Alcoholics gut people with language. Words are a switchblade. They not only gut their wives, they also gut their innocent children. When any of us naively expects an alcoholic to be a "good drunk" with a child although he or she is a "bad drunk" with us, we have lost the capacity to protect our children. Once the alcoholic is drunk, the dogs of hell are let loose. It is so very essential to deal with that reality.

If we are conscientious, the alcoholic calls us a perfectionist.
If we are protective of our children's lives, the alcoholic calls us possessive.
If we wear ourselves out working to stay afloat, the alcoholic calls us selfish.
If we are warm to others, the alcoholic calls us a flirt.
If we are sad, the alcoholic calls us a drag.
If we don't drink and drug, the alcoholic calls us boring.
If we avoid sex because emotional abuse is killing us, the alcoholic calls us frigid.
If we are not physically perfect, the alcoholic says we are repulsive.

And the alcoholic always isolates us, and when that happens, he breaks us with this language.
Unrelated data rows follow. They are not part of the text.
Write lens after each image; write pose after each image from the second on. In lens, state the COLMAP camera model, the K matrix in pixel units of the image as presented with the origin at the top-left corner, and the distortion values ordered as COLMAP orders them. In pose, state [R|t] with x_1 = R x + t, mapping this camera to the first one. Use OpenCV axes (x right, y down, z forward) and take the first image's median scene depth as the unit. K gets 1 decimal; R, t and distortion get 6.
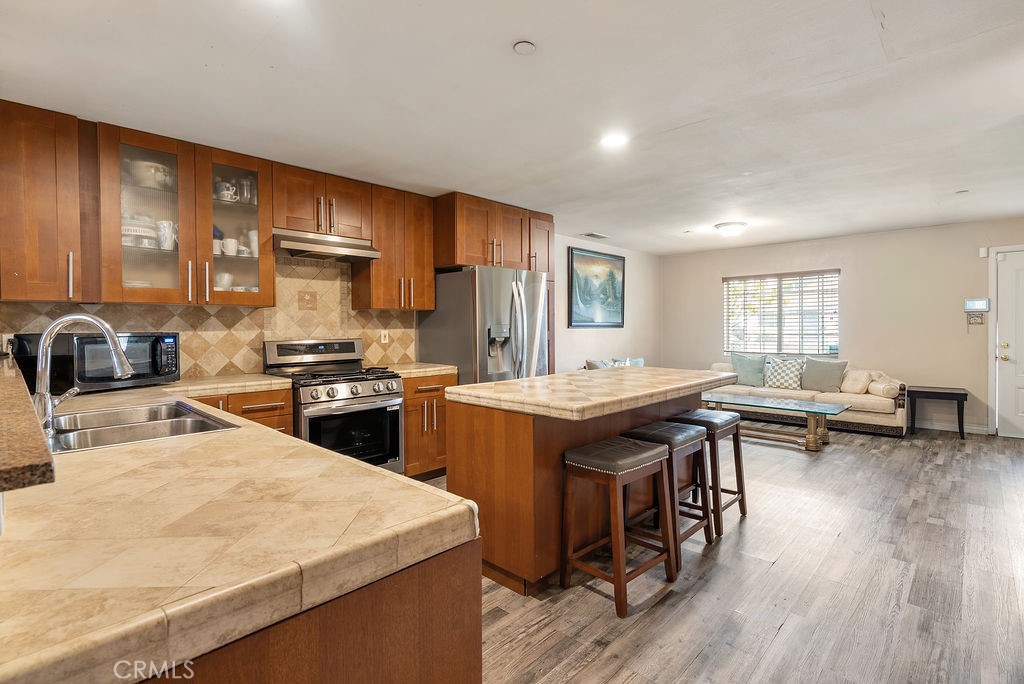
lens RADIAL K [[486.9, 0, 509.5], [0, 486.9, 330.2], [0, 0, 1]] dist [-0.000998, -0.000492]
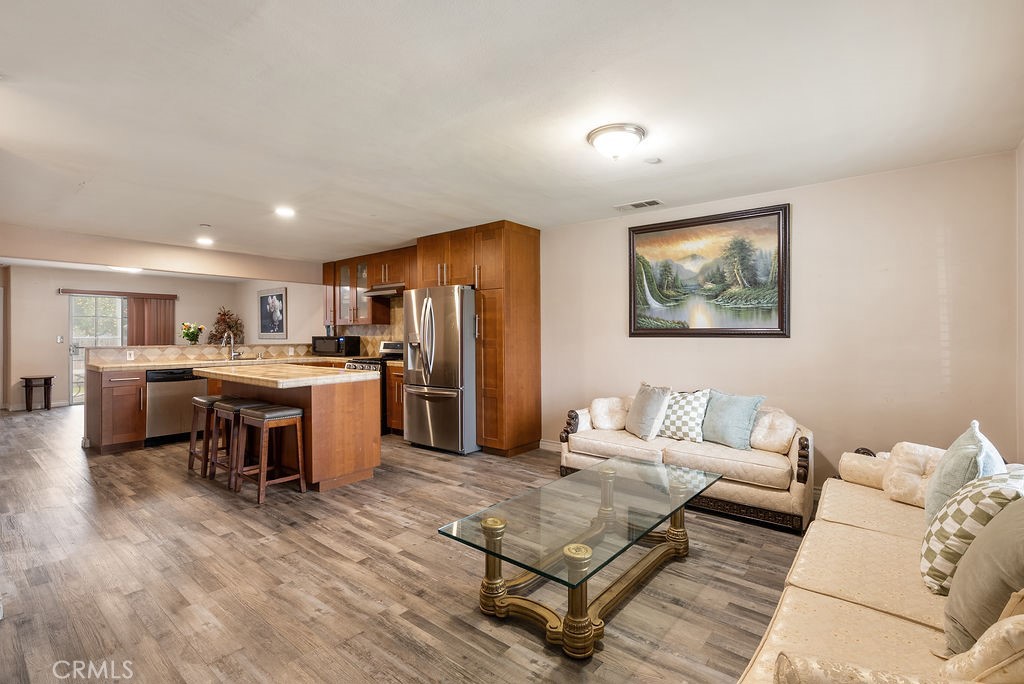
lens RADIAL K [[474.9, 0, 513.4], [0, 474.9, 331.7], [0, 0, 1]] dist [-0.000582, -0.000178]
pose [[0.085956, 0.003906, -0.996291, 1.022729], [-0.003399, 0.999988, 0.003627, -0.018174], [0.996293, 0.003075, 0.085968, 0.936045]]
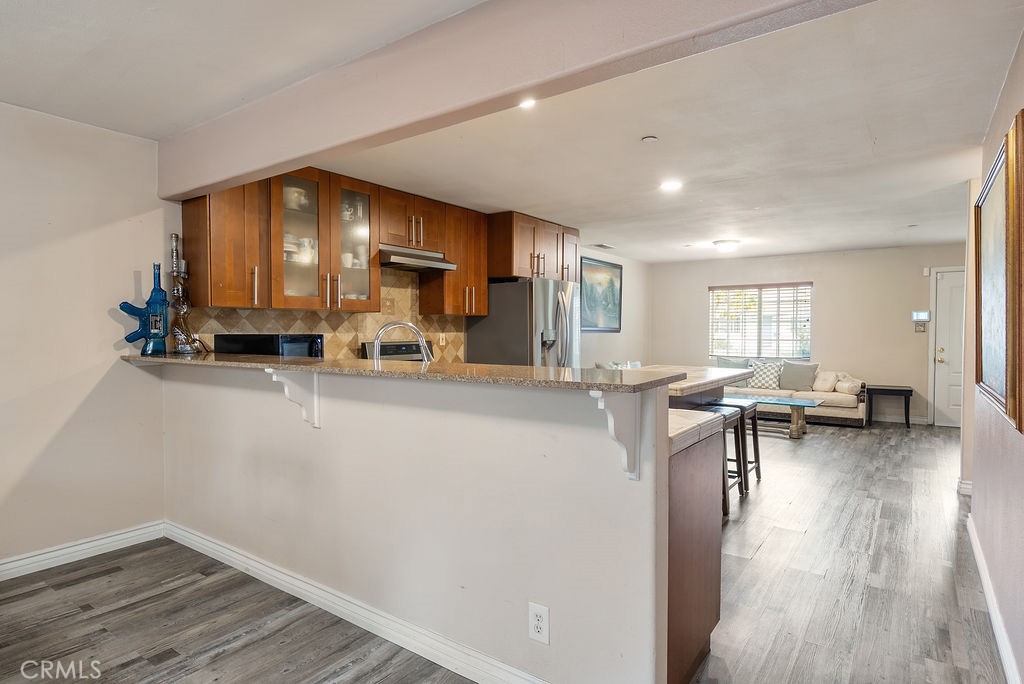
lens RADIAL K [[564.9, 0, 512.0], [0, 564.9, 342.0], [0, 0, 1]] dist [0.000696, 0.000322]
pose [[0.989687, 0.005307, 0.143151, -0.241595], [-0.007198, 0.999893, 0.012700, 0.001562], [-0.143068, -0.013599, 0.989619, -0.241455]]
We feel we have died. We want to die. It would be a relief.

I hope you get help today from your counselor, call your counselor, get a phone session or a private session, right away. You are so worthy of professional help to rebuild what he has so brutally broken inside you.

Even though you have the child as a continuing connection with him, there are many, many ways you can protect yourself from ever being verbally assaulted like this again. But you won't be able to put those protections in place until the day you accept the reality that he is not only untrustworthy, but dangerous. Perhaps today is that day.

You have done nothing wrong. This is not your fault. You are not to blame for this assault in any way.

Just protect yourself in every way possible, batten the hatches, board the windows. Do not let the monster in.